10 Lessons From 10 Years at Alfred:

  1. Be extremely clear on what you really want and repeat it. Understanding why you’re doing something—whether it’s wealth creation, expanding access, or breaking new ground—is the foundation for everything. That clarity fuels your decisions, actions, and culture.
  2. Be relentless from a place of care. When you truly care about what you’re building, putting in the time and energy feels natural. Care is the fuel for endurance.
  3. Reality beats the plan. The journey is never linear. Often, the best opportunities arise from the unexpected turns, and those are the moments that make it worth it.
  4. Focus on one thing. Zeroing in on the most important goal provides clarity for everyone in the organization. Make sure each person knows their ‘one thing’ and how it ladders up to the bigger picture.
  5. Manage your own psychology. The hardest skill to learn as a leader is how to manage yourself. Building self-awareness and emotional resilience are essential for navigating the ups and downs of entrepreneurship.
  6. Stay in the arena. It’s easy to criticize or quit. But staying in the fight, even when it’s hard, is where the breakthroughs happen. We’re here ten years later because we kept showing up.
  7. Don’t lie to yourself. Balancing a clear understanding of reality with an unwavering belief in what’s possible is critical. You need both to make sound decisions and drive creativity.

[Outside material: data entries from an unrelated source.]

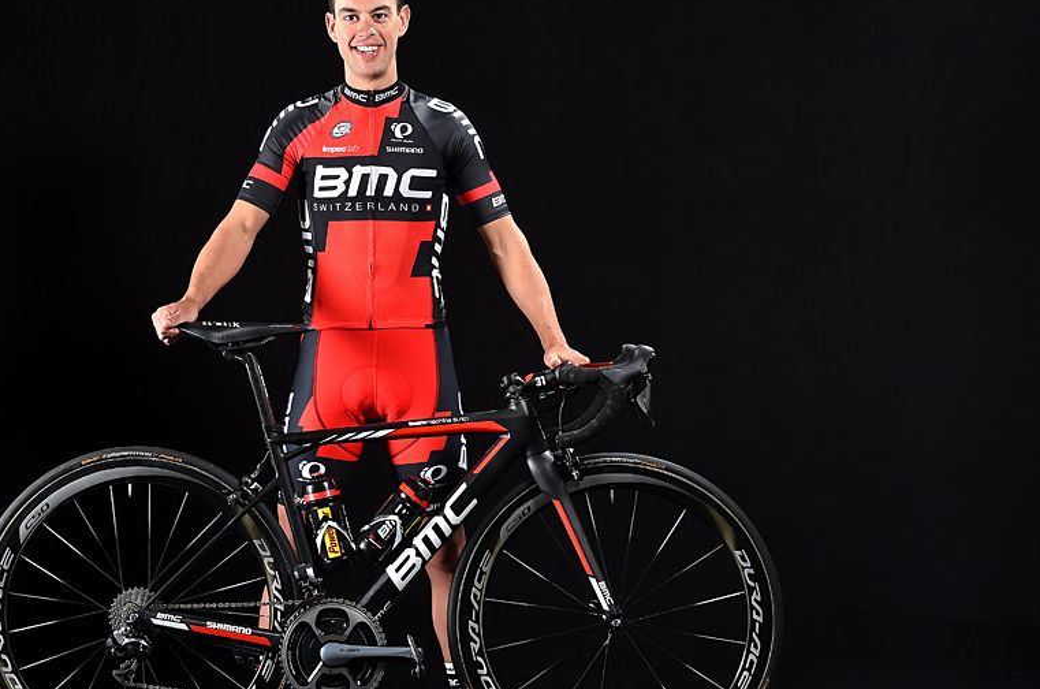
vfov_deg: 14.8
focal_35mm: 92
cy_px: 357
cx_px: 372
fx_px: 2652
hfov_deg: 22.1
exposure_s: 1/200
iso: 200
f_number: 11
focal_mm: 70
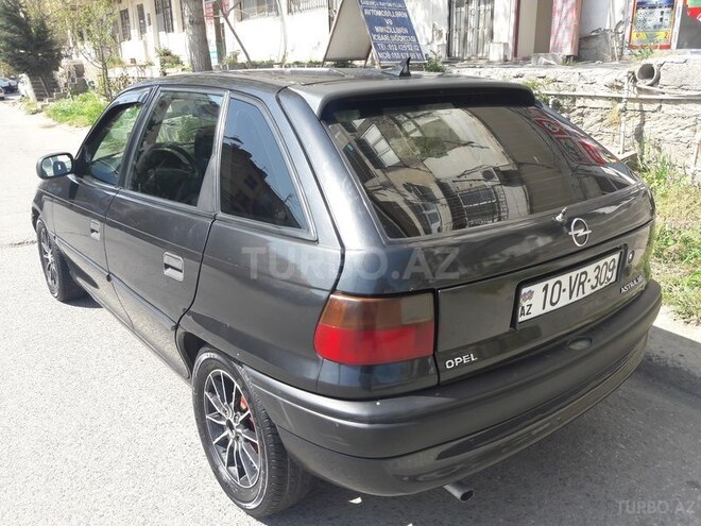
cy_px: 263
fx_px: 567
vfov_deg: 49.7
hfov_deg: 63.4
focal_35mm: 28
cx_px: 350
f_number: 1.9
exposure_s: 1/558
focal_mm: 3.7
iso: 40
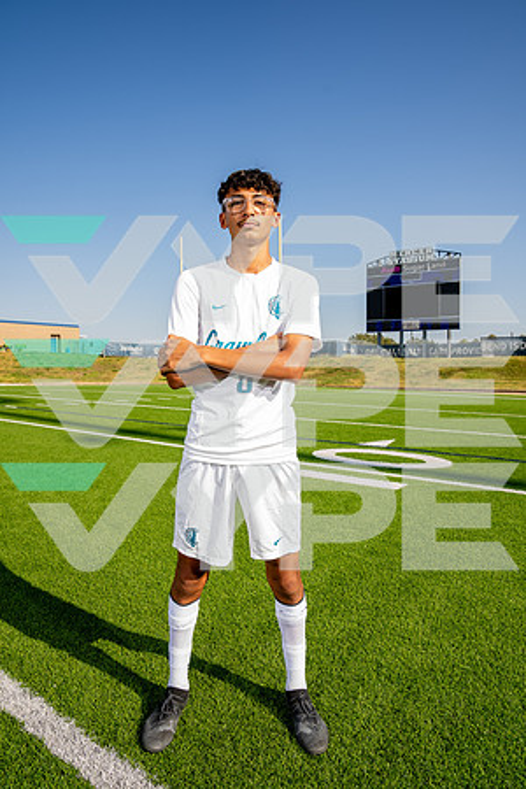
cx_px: 263
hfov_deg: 53.1
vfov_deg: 73.7
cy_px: 394
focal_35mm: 24
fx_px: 526
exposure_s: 1/125
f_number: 7.1
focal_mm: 24
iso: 50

  8. It’s always about the people. The right team makes all the difference. Every success we’ve had was because of our great team. Every failure, on the other hand, usually came from a misstep in people decisions. Prioritize your people and invest in them.
  9. Know your customer inside out. The best ideas come from deeply understanding your customer’s needs. Building alongside your customer ensures you’re solving the right problems, even when the answers aren’t obvious.
  10. Build support around you. No one succeeds alone. Surround yourself with a system of support across both personal and professional fronts, and evolve that system as you grow. Have a team for yourself and a team for your team. This will help you navigate the tough times and celebrate the wins.

As we reflect on our first decade at Alfred, we’re incredibly grateful for the team, partners, and customers who have been with us on this journey. The last 10 years have been an amazing adventure—and the next 10 look even brighter.